@1907russellRegressive proposes the following “regressive” method of determining the true axioms of mathematics: we begin with intuitions, or plausibility judgements, and then abduct to the best axiomatization of those judgments. This mirrors how laws of nature are determined in the sciences.
Related notes: Reflective equilibrium, after Rawls
Selected passages and quotations
- @1907russellRegressive: “The usual mathematical method of laying down certain premises and proceeding to deduce their consequences, though it is the right method of exposition, does not, except in the more advanced portions, give the order of knowledge. This has been concealed by the fact that the propositions traditionally taken as premises are for the most part very obvious, with the fortunate exception of the axiom of parallels. But when we push analysis farther, and get to more ultimate premises, the obviousness becomes less, and the analogy with the procedure of other sciences becomes more visible.”
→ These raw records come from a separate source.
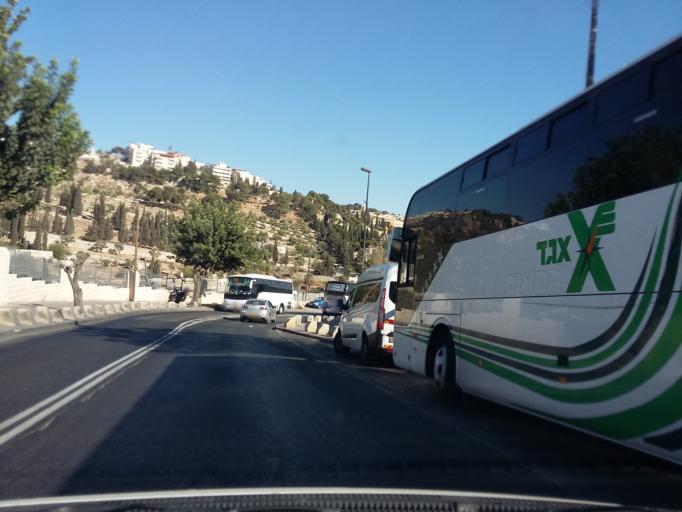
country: PS
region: West Bank
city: East Jerusalem
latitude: 31.7823
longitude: 35.2388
- Godel (1990/1944): “[Russell] compares the axioms of … mathematics with the laws of nature and logical evidence with sense perception, so that the axioms need not … be evident in themselves, but rather their justification lies (exactly as in physics) in the fact that they make it possible for these ‘sense perceptions’ to be deduced… . I think that … this view has been largely justified by subsequent developments, and it is to be expected that it will be still more so in the future.”